Great CIOs understand the balance sheet and income statement ramifications of IT investments based upon how these investments are expensed (capital, longer-term investments are amortized over a period of years, while operational expenses are expensed within the year's operating budget, for example). 

These CIOs also understand the cost of various financing options and what it's like to stand in the shoes of the CFO -- who is usually the toughest person to sell on a new technology purchase. To ensure that there are no unforeseen technology surprises, many CIOs meet with their CFOs in advance of budget discussions.

5. Use proofs of concept

CFOs and other C-level executives want the assurance that the technologies IT and others propose for budgets will really deliver business value for the company. In some cases, these same individuals (as well as CIOs) have been disappointed by ROI calculations that failed to deliver.

One way around this is to perform proofs of concept with a new technology first -- assuring that the technology can deliver the value everyone believes it will. When you work with a vendor, the ability of the vendor to provide a proof of concept before you buy should be a major consideration.

6. Revisit aging assets

Making sure your house is in order is part of any budgetary process. What aging assets are coming off depreciation schedules? Will this have a favorable impact on budget formation? If assets are coming off the books ask if it needs to be replaced?
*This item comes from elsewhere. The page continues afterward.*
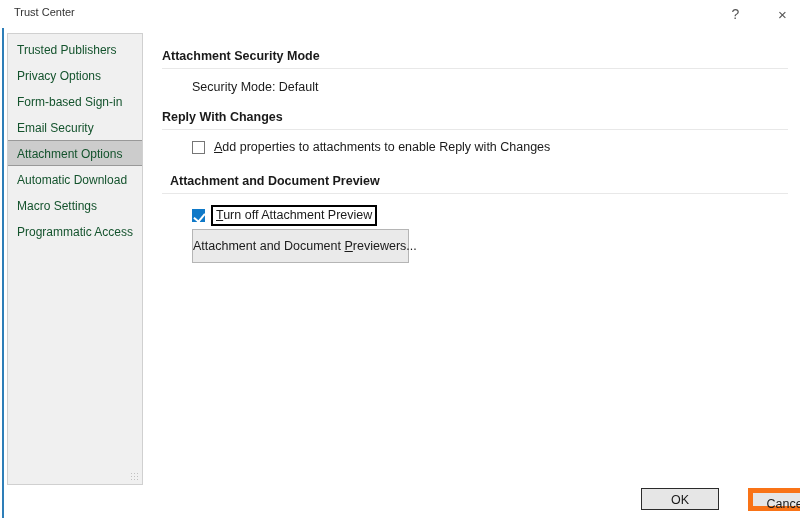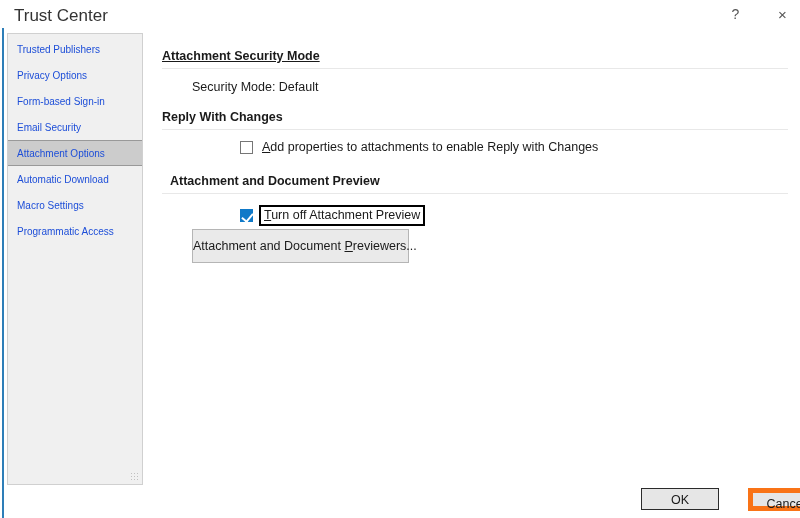"Trust Center" #title-text { font-size: 17px -> 11px }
Most IT departments keep track of large assets -- but the tracking of old PCs, printers, and other equipment that's collecting dust in the IT storage closet is often overlooked. Don't forget about these items.

7. Plan for a more diverse budget

In 2020, many organizations put a majority of their spend in IT security and secondarily in cloud. Major spending will continue for security and cloud in 2021, but the IT budget will also be allocated for digitalization, mobile initiatives, and investment in staff training and re-training.